MWSSLConfig sslConfig = new MWSSLDefaultConfig(){
    public SSLContext getSSLContext(){
        try {
            TrustManager[] trustAllCerts = new TrustManager[] {
                new X509TrustManager() {
                    public java.security.cert.X509Certificate[] getAcceptedIssuers() {
                        return null;
                    }
 
                    public void checkClientTrusted(X509Certificate[] certs, String authType) {  }
 
                    public void checkServerTrusted(X509Certificate[] certs, String authType) {  }
                }
            };
 
            SSLContext sc = SSLContext.getInstance("SSL");
            sc.init(null, trustAllCerts, new java.security.SecureRandom());
            return sc;
        } catch(Exception ex){
            throw new RuntimeException("Error creating SSLContext : ", ex);
        }
    }
};
         
// Create a non-interruptible MWHttpClient instance
final MWClient client = new MWHttpClient(sslConfig);

This option is not recommended for a production environment.
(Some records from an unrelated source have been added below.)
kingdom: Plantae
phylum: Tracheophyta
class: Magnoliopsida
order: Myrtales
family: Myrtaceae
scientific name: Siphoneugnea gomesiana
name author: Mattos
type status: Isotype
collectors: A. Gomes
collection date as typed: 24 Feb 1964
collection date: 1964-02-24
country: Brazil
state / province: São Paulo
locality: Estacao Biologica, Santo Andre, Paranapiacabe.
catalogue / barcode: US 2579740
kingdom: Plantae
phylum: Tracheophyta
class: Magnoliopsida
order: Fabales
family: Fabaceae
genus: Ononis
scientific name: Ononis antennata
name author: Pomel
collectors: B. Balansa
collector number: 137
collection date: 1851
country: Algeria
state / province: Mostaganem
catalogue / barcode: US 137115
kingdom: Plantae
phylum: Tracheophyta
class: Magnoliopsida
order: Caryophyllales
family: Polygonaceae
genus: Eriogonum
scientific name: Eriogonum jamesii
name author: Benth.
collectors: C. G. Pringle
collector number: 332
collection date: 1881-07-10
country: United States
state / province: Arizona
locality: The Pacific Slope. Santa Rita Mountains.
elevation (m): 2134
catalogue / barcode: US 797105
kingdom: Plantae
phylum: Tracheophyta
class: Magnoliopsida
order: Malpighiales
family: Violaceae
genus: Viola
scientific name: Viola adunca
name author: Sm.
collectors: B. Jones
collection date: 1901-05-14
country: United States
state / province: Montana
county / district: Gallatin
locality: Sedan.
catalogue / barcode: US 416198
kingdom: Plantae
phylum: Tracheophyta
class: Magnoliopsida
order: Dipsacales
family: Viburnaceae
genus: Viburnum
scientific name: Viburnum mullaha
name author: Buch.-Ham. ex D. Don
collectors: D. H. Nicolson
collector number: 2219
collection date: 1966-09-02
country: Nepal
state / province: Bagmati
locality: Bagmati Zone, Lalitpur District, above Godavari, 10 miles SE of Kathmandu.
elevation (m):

Disable Host Name Verification

If there is a mismatch between the host name of the HTTPS URL for MATLAB function execution and the CN of the SSL certificate on the server, you can override the certificate check to disable host name verification using the following code in your client program:

class MySSLConfig extends MWSSLDefaultConfig {
  public HostnameVerifier getHostnameVerifier() {
    return new HostnameVerifier() {
      public boolean verify(String s, SSLSession sslSession) {
        return true;
      }
    };
  }
}

A MATLAB Production Server deployment on Azure^® uses a self-signed SSL certificate by default. Replacing the self-signed certificate with a CA-signed certificate is recommended. However, if you want to use the self-signed certificate and send HTTPS requests to the server, client programs must disable host name verification to avoid encountering an exception caused by a failure in host name verification. The verification fails due to a mismatch between the host names in the HTTPS URL for MATLAB function execution and the common name (CN) of the self-signed certificate. The host name for the MATLAB execution endpoint has the value <uniqueID>.<location>.cloudapp.azure.com, but the CN has the value azure.com. For information about MATLAB Production Server on Azure, see Azure Deployment for MATLAB Production Server (BYOL) and Azure Deployment for MATLAB Production Server (PAYG).